6. Data risk: will proprietary data train someone else’s model?
Two very different things happen when a company uses an AI model.
Inference means the model reads your prompt or document and generates an answer — the weights don't change. Like asking a consultant to read a memo and summarize it.
Training means the model provider uses data to update the model's weights so it improves over time.
Inference is necessary — if you ask a model to summarize a contract, it has to see the contract. The more strategic question is whether that data gets stored, reused, trained on, leaked, or used to build a competing product later.

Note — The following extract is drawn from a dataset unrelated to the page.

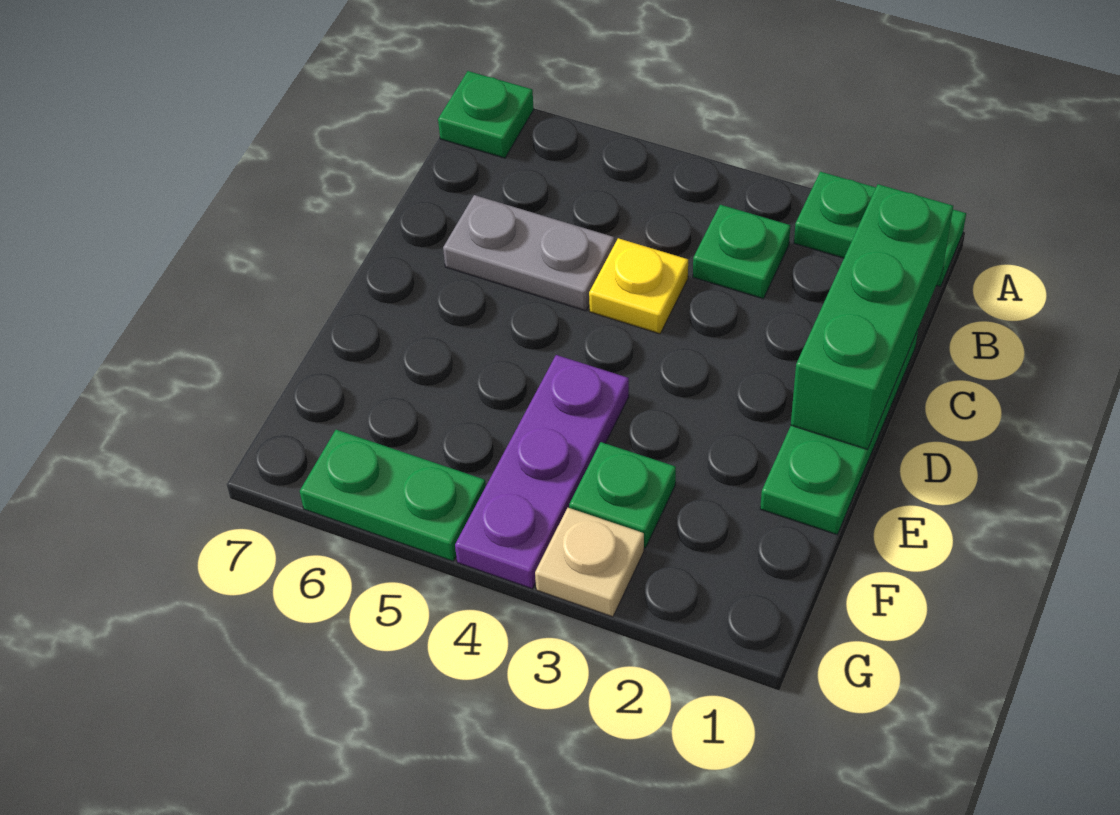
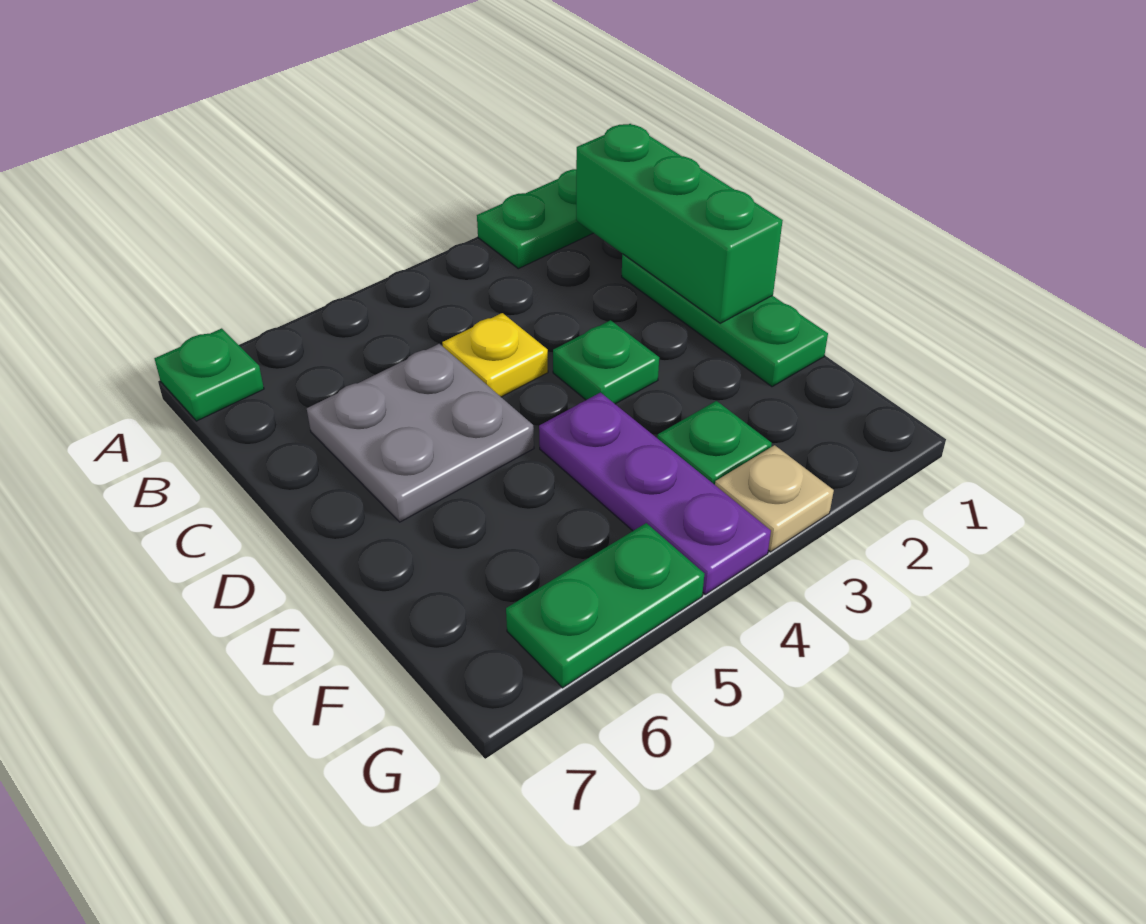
green plate B3 level 1 -> green plate D3 level 1
grey plate C5:C6 level 1 -> grey plate C5:D6 level 1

Business/API products from major providers often state that customer inputs and outputs aren't used to train base models by default. But startups still need to check the exact terms, plan, deployment method, retention settings, and whether any third-party tools touch the data.
The risk isn't only whether the model updates its weights. It's the entire data path around the model.

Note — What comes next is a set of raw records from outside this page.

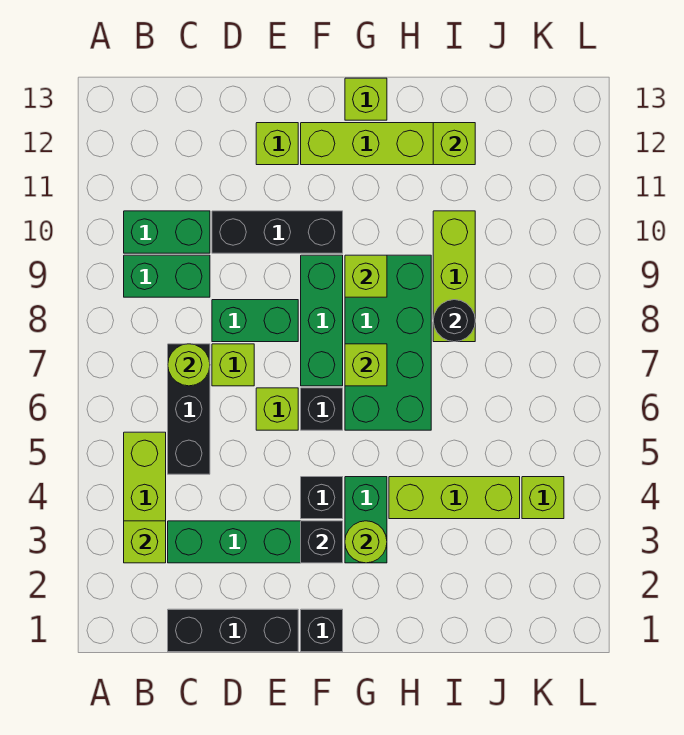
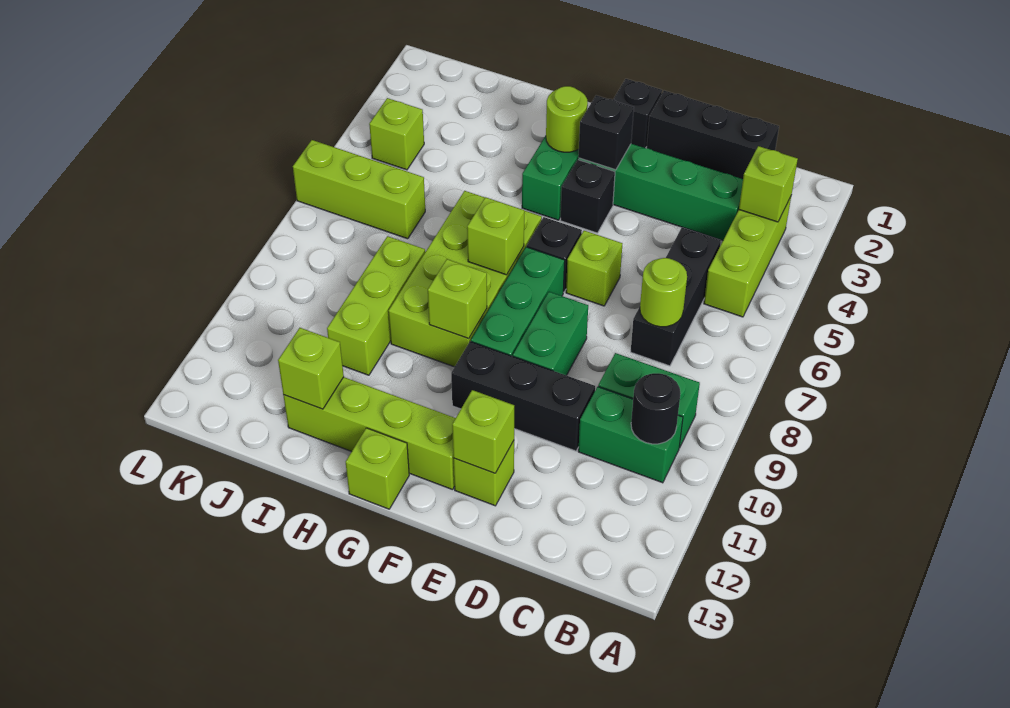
lime brick D7 level 1 -> lime brick E12 level 2
green brick D8:E8 level 1 -> green brick E8:E9 level 1
green brick G6:H9 level 1 -> lime brick G6:H9 level 1
lime brick H4:J4 level 1 -> lime brick J6:L6 level 1
black round brick I8 level 2 -> black round brick B10 level 2

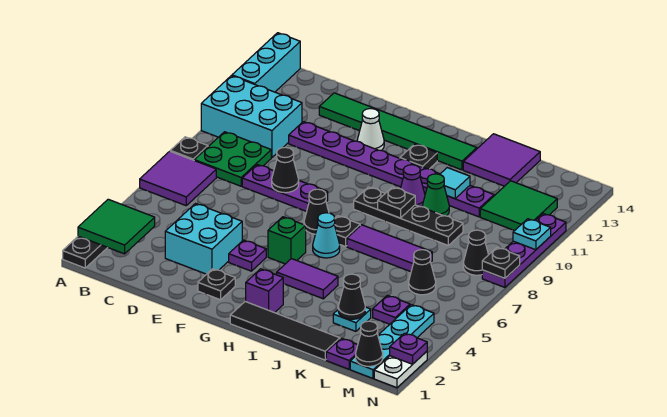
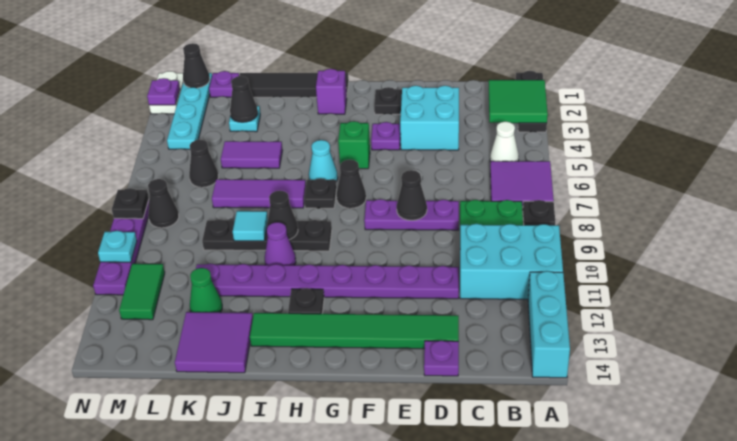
white cone F12 level 1 -> white cone B5 level 1
purple tile H4:I4 level 1 -> purple tile J5:K5 level 1
black plate I9 level 2 -> black cone I9 level 2
green cone J10 level 1 -> green cone K12 level 1
cyan tile J11 level 2 -> cyan tile J9 level 2
purple plate L4 level 1 -> purple plate D14 level 1
green tile L11:M12 level 1 -> green tile M11:M12 level 1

7. Where the startup opportunities are
This creates six bottlenecks: infrastructure (serving open models reliably at scale), cybersecurity (prompt injection, tool misuse, RAG leakage), evaluation (AI is probabilistic — confidently wrong is still wrong), data quality (the AI product can't be better than the knowledge layer underneath it), gross margin (expensive model calls vs. unlimited-usage pricing), and procurement (enterprise buyers asking where data goes, whether it's auditable, what happens if terms change, how to switch models later).
Every model strategy creates pain somewhere. Pain becomes tooling. Tooling becomes startup opportunity.
Where model strategy creates startup opportunities
The best infrastructure opportunities often sit around the pain created by model adoption.
| Bottleneck | Why it matters | Startup opportunity |
|---|---|---|
| API cost | Usage growth can squeeze gross margin | Model routing, caching, smaller model orchestration, inference optimization |
| Data leakage | Enterprises need to protect proprietary or regulated data | AI security, access control, private deployment, data governance |
| Cybersecurity | Prompt injection and agents taking unsafe actions are new attack surfaces | Guardrails, sandboxing, agent permissioning, red-teaming |
| Bad retrieval | RAG fails when the wrong context is retrieved | Better document parsing, indexing, search, knowledge-layer infrastructure |
| Evaluation | AI is probabilistic, not deterministic — outputs can be confidently wrong | Evals, monitoring, observability, human review tooling |
| GPU complexity | Open models are hard to serve reliably | GPU cloud, inference platforms, deployment tooling |
| Vendor lock-in | Startups depend on model providers | Multi-model orchestration, abstraction layers, routing systems |
| Compliance burden | Enterprise buyers need auditability | AI governance, logging, policy enforcement, model risk management |
| Messy enterprise data | AI cannot use knowledge it cannot access cleanly | Connectors, data cleaning, permission-aware retrieval |
| Agent risk | Tool-using models can take incorrect or unsafe actions | Agent guardrails, workflow approvals, sandboxing, permission controls |
The first generation of AI startups asked what they could build with GPT. The next generation asks how to make AI reliable, private, cheap, auditable, and deeply embedded in real workflows. That's where many of the best infrastructure opportunities are.
The actual conclusion
The winning AI startups will not simply be the ones using the smartest model. They will be the ones that know how to build the right model stack.
The model is not the moat by default. In many cases, everyone can access the same model, or a similar one, within weeks. The moat comes from what surrounds the model: workflow, proprietary data, customer trust, distribution.
In the AI era, choosing a model is not just an engineering decision. It is choosing what kind of company you are building.